SOURCE: Nature 2001;411:647-648, 713-716.

NEW YORK -- A defect in a cell's mechanism for proofreading DNA can allow a cell to continue dividing for longer than usual, which may make it easier for a cancer-causing mutation to arise, Texas researchers report.

Cells repair defective DNA through a process called mismatch repair, according to Dr. Victoria Lundblad of Baylor College of Medicine in Houston, Texas. Given the huge amount of DNA in a cell, errors are bound to occur as cells divide, although most do not lead to cancer, she told Reuters Health in an interview.

If this mechanism for repairing defects is broken, however, then the odds that a cancer-causing mutation will occur increases, Lundblad explained. She noted that a defect in mismatch repair has been shown to make some people much more susceptible to colon cancer.

Abnormalities in an enzyme called telomerase have also been linked to cancer, according to Lundblad. Normally, each time a cell divides, bits of genetic material called telomeres, which are found at the end of chromosomes, become shorter and shorter. Each time a portion of a telomere is snipped off, an enzyme called telomerase restores some, but not all, of the lost telomere. Eventually, telomeres become too short, and the cell stops dividing and dies.

Most adult cells do not have telomerase, because they do not need to divide indefinitely, Lundblad pointed out. But she noted that ``it was observed in the mid-1990s that telomerase is reactivated in a huge number of cancers.''

Telomerase is a potentially attractive target for anticancer drugs, Lundblad suggested. Since telomerase is not present in most adult cells, the hope is that drugs that target the enzyme would not be as toxic as current treatments for cancer, she said.

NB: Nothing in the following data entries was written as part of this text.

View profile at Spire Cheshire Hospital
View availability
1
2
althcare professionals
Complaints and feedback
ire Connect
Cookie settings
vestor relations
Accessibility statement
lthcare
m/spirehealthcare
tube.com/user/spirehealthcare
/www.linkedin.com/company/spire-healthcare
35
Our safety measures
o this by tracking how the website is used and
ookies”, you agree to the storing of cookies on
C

Now experiments in baker's yeast conducted by Lundblad and a colleague at Baylor, Dr. Aylin Rizki, show that certain defects in mismatch repair can increase the time that yeast cells can proliferate even when telomerase is absent.

Lundblad and Rizki found that yeast cells that lacked telomerase and had defective mismatch repair continued to grow longer than cells that either lacked telomerase or had a mismatch repair defect, but not both.

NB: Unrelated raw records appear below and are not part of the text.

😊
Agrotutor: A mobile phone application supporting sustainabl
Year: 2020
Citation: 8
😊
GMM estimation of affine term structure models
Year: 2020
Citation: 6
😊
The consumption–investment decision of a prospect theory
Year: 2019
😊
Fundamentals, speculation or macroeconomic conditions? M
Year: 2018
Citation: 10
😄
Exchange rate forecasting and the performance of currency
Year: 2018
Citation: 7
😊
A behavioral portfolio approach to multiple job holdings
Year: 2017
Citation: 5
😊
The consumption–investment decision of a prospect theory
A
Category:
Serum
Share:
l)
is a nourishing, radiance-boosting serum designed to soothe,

Since mismatch repair and telomeres are similar in yeast and human cells, it is likely that the findings will apply to humans as well, according to Dr. Raju Kucherlapati of Albert Einstein College of Medicine, Bronx, New York, and Dr. Ronald A. DePinho of Harvard Medical School in Boston, Massachusetts.

The results suggest that, at least some of the time, mismatch errors may lead to longer telomeres, which extends the time cells can grow in the absence of telomerase, they note in an editorial that accompanies the study.

``Because the cells survive for longer, it is more likely that they would accumulate tumor-promoting mutations'' in their DNA, according to the editorialists.